Cristiano Ronaldo rachète 25 % d’UD Almería et mise sur un retour en Liga
La star d’Al-Nassr, via CR7 Sports Investments, rejoint le SMC Group mené par l’Arabie saoudite alors qu’UD Almería vise la remontée en Liga.
Résumé
- Cristiano Ronaldo a acquis 25 % du capital du club espagnol de deuxième division UD Almería via son véhicule d’investissement CR7 Sports Investments.
- Le club andalou, désormais détenu par des capitaux saoudiens, pointe à la troisième place de la Segunda División et vise un retour en La Liga après sa relégation en 2023-2024.
- Cette opération marque le premier véritable pas de Ronaldo dans la propriété de club, renforçant ses liens d’affaires avec les investisseurs saoudiens tout en élargissant son empire footballistique d’après-carrière.
Le dernier coup de Ronaldo se joue en salle de conseil d’administration, pas dans la surface. À 41 ans, tout en empilant encore les stats avec Al-Nassr en Arabie saoudite, il a racheté 25 % d’UD Almería, un club aux ambitions La Liga très affirmées et à l’empreinte saoudienne grandissante. L’opération passe par CR7 Sports Investments, un nouveau bras de sa holding CR7 SA, conçu pour piloter ses projets centrés sur le sport, des hôtels et salles de sport à la tech et désormais au capital de clubs. Aucun montant n’a été rendu public, mais tous les médias y voient une entrée stratégique de long terme dans l’actionnariat, bien loin d’un simple caprice d’ego.

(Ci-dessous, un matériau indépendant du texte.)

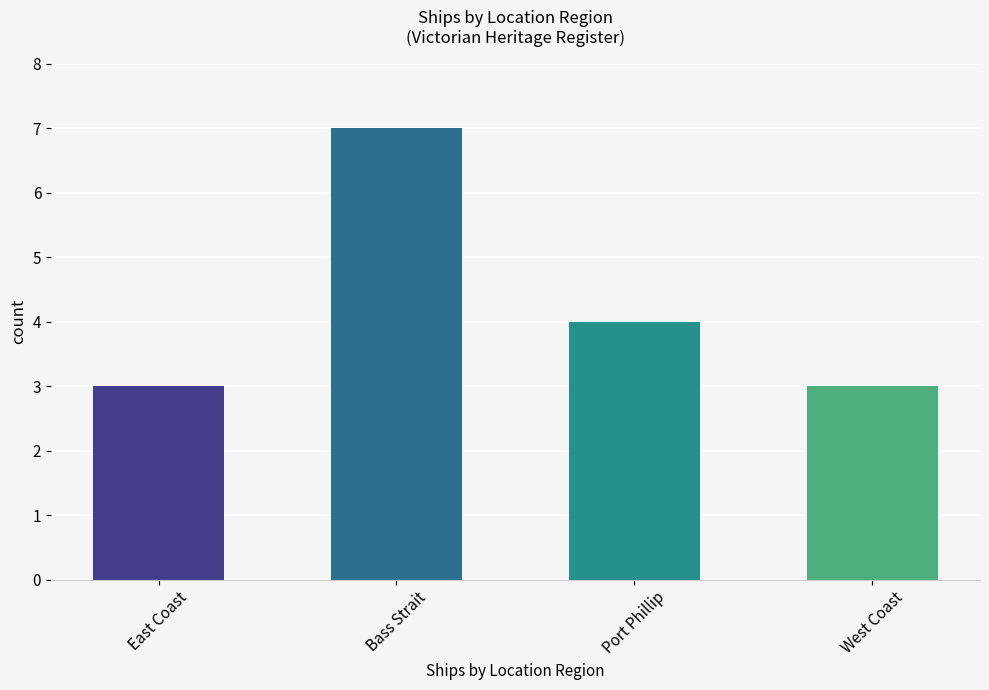

Is it true that the value at Bass Strait is 7?

True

UD Almería est un terrain de jeu des plus intrigants. Le SMC Group, soutenu par des capitaux saoudiens et dirigé par son président Mohamed Al Khereiji, en a pris le contrôle total en 2025 et compte désormais Ronaldo comme figure de proue du consortium. Le club occupe la troisième place de LaLiga Hypermotion, à deux points du leader, avec un scénario de montée qui pourrait l’emmener affronter son ancien club, le Real Madrid, dans un futur proche. Plusieurs sources insistent : cet investissement vise la gouvernance et la croissance, pas un détour de fin de carrière sur le terrain ; en revanche, sa connaissance du football espagnol et son aura mondiale devraient doper la machine commerciale du club, son vivier de jeunes talents et sa visibilité en Europe, en Asie et au Moyen-Orient.
C’est aussi un manifeste sur le déplacement des rapports de force dans le football. Ronaldo aligne son premier mouvement d’actionnaire avec les mêmes capitaux saoudiens qui redessinent Newcastle, la Saudi Pro League et une vague de matches amicaux intercontinentaux, dont les affiches d’UD Almería face à Al-Nassr. Il rejoint l’avant-garde des nouveaux propriétaires, de David Beckham à l’Inter Miami au Wrexham soutenu par des célébrités, mais le fait en tant que marque individuelle la plus suivie de la planète foot, ou presque. Pour un club andalou provincial doté d’un Power Horse Stadium de 17 000 places et réputé pour valoriser puis revendre ses talents, se brancher directement sur l’écosystème CR7 pourrait transformer une course à la montée en récit global.